El escritor, lingüista y profesor de universidad, entre otras cosas, José Luis Álvarez Enparantza, Txillardegi, se acaba de ir de este mundo, a los 82 años, sin hacer mucho ruido. El donostiarra revolucionó la novela vasca en los años del duro invierno franquista y aportó una visión nueva al abetzalismo de posguerra que nos ha llevado a la compleja realidad actual, de la cual fue protagonista desde la izquierda.
Hombre de escepticismo inteligente, exploró mil caminos para desandar cientos. En una de estas incursiones, cuando ya había fundado ETA y pagado peaje de exilio, contaba que recaló en los años setenta en la vieja Olite, la Erriberri vascona.
Ilustraba, fiel al trato fácil, cómo en la Bodega Cooperativa Olitense se sentó con los parroquianos para compartir mantel el día de su hermandad, que a mediados del mes de junio coincide con la fiesta del Corazón de Jesús. Entre txistorra y trago de vino, los militantes clandestinos entre los que estaba Álvarez se dieron cuenta de que aquellos campesinos navarros reunían en media docena más apellidos vascos que la cúpula de ETA de entonces.

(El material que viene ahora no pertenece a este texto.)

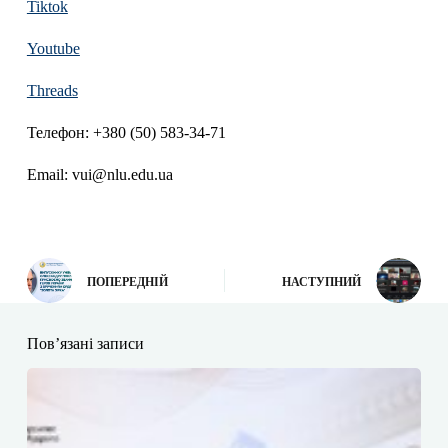
Tiktok
Youtube
Threads
Телефон: +380 (50) 583-34-71
Email: vui@nlu.edu.ua
ПОПЕРЕДНІЙ
НАСТУПНИЙ
Пов’язані записи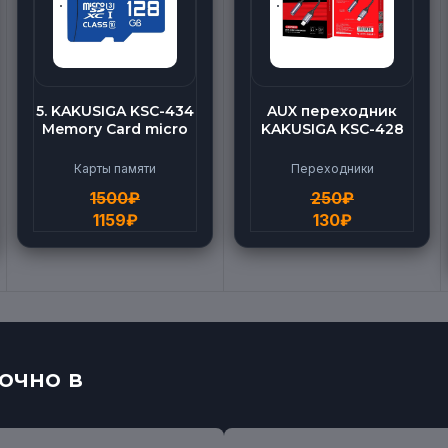
5. KAKUSIGA KSC-434
AUX переходник
Memory Card micro
KAKUSIGA KSC-428
BEILANG TF High
(Lightning-AUX)
Speed (128G)
Карты памяти
Переходники
1500
₽
250
₽
1159
₽
130
₽
очно в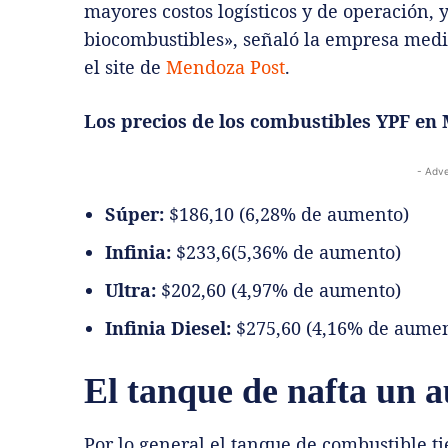
mayores costos logísticos y de operación, 
biocombustibles», señaló la empresa medi
el site de
Mendoza Post
.
Los precios de los combustibles YPF en
- Adve
Súper:
$186,10 (6,28% de aumento)
Infinia:
$233,6(5,36% de aumento)
Ultra:
$202,60 (4,97% de aumento)
Infinia Diesel:
$275,60 (4,16% de aumen
El tanque de nafta un 
Por lo general el tanque de combustible ti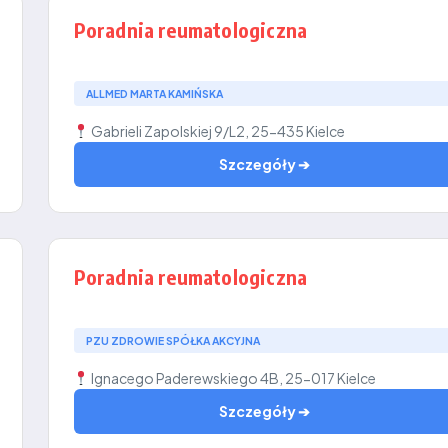
Poradnia reumatologiczna
ALLMED MARTA KAMIŃSKA
Gabrieli Zapolskiej 9/L2, 25-435 Kielce
Szczegóły ➔
Poradnia reumatologiczna
PZU ZDROWIE SPÓŁKA AKCYJNA
Ignacego Paderewskiego 4B, 25-017 Kielce
Szczegóły ➔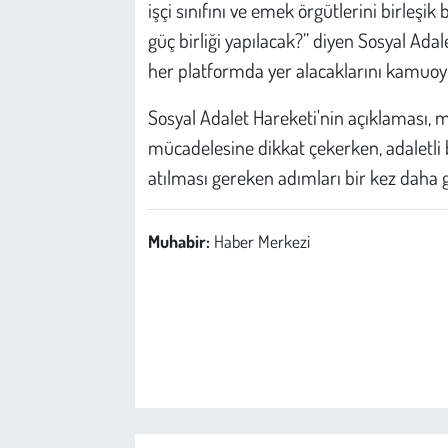
işçi sınıfını ve emek örgütlerini birleşi
güç birliği yapılacak?” diyen Sosyal Ada
her platformda yer alacaklarını kamuoyu
Sosyal Adalet Hareketi'nin açıklaması, m
mücadelesine dikkat çekerken, adaletli b
atılması gereken adımları bir kez daha 
Muhabir:
Haber Merkezi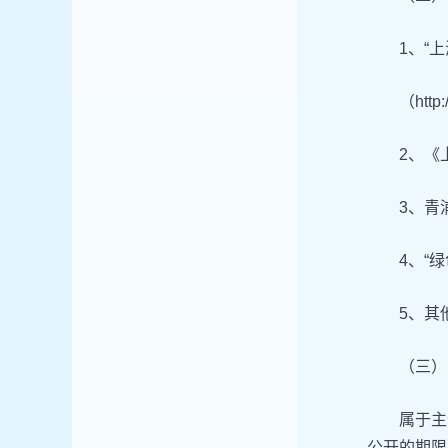
1、“
（http
2、《
3、青
4、“
5、其
（三）
属于主
公开的期限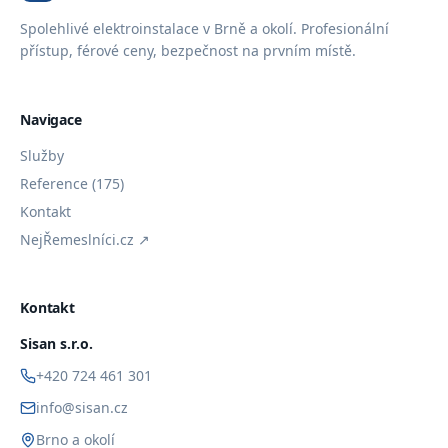
Spolehlivé elektroinstalace v Brně a okolí. Profesionální
přístup, férové ceny, bezpečnost na prvním místě.
Navigace
Služby
Reference (175)
Kontakt
NejŘemeslníci.cz ↗
Kontakt
Sisan s.r.o.
+420 724 461 301
info@sisan.cz
Brno a okolí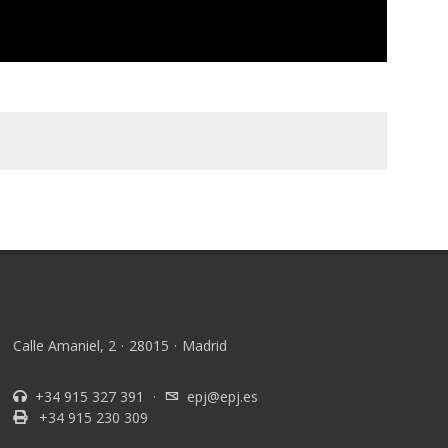
Calle Amaniel, 2
·
28015
·
Madrid
+34 915 327 391
·
epj@epj.es
+34 915 230 309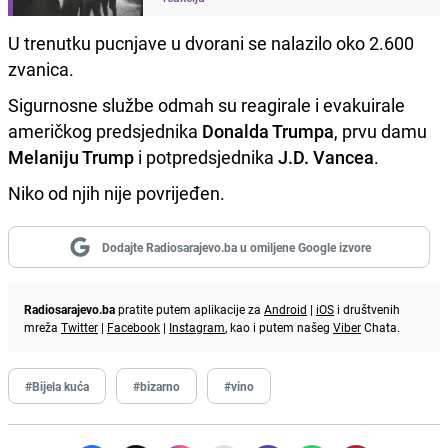
U trenutku pucnjave u dvorani se nalazilo oko 2.600
zvanica.
Sigurnosne službe odmah su reagirale i evakuirale
američkog predsjednika
Donalda Trumpa
, prvu damu
Melaniju Trump
i potpredsjednika
J.D. Vancea
.
Niko od njih nije povrijeđen.
Dodajte Radiosarajevo.ba u omiljene Google izvore
Radiosarajevo.ba
pratite putem aplikacije za
Android
|
iOS
i društvenih
mreža
Twitter
|
Facebook
|
Instagram
, kao i putem našeg
Viber
Chata.
#Bijela kuća
#bizarno
#vino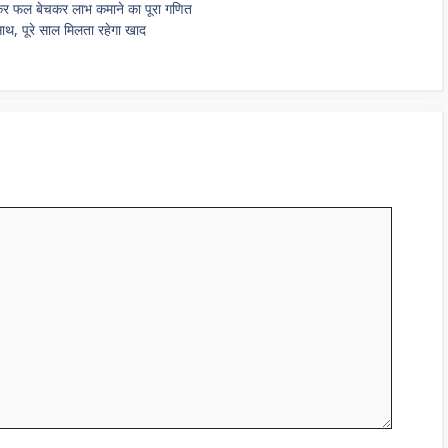
 लेकर फल बेचकर लाभ कमाने का पूरा गणित
साथ, पूरे साल मिलता रहेगा खाद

Txillardegi, que hasta hace pocos años visitaba librerías de Olite y editoriales de Tafalla, señalaba cómo descubrió “lo equivocados que estábamos. Teníamos que haber comenzado a cimentar desde la Nafarroa Osoa”, se lamentaba al memorar que, muchas veces y en aquella época más, la centralidad del antiguo estado navarro quedó aparcada en pro de un mensaje más disperso que ha dejado lastres, esperemos que superables. Se fue Txillardegi y murió un navarro de Donostia.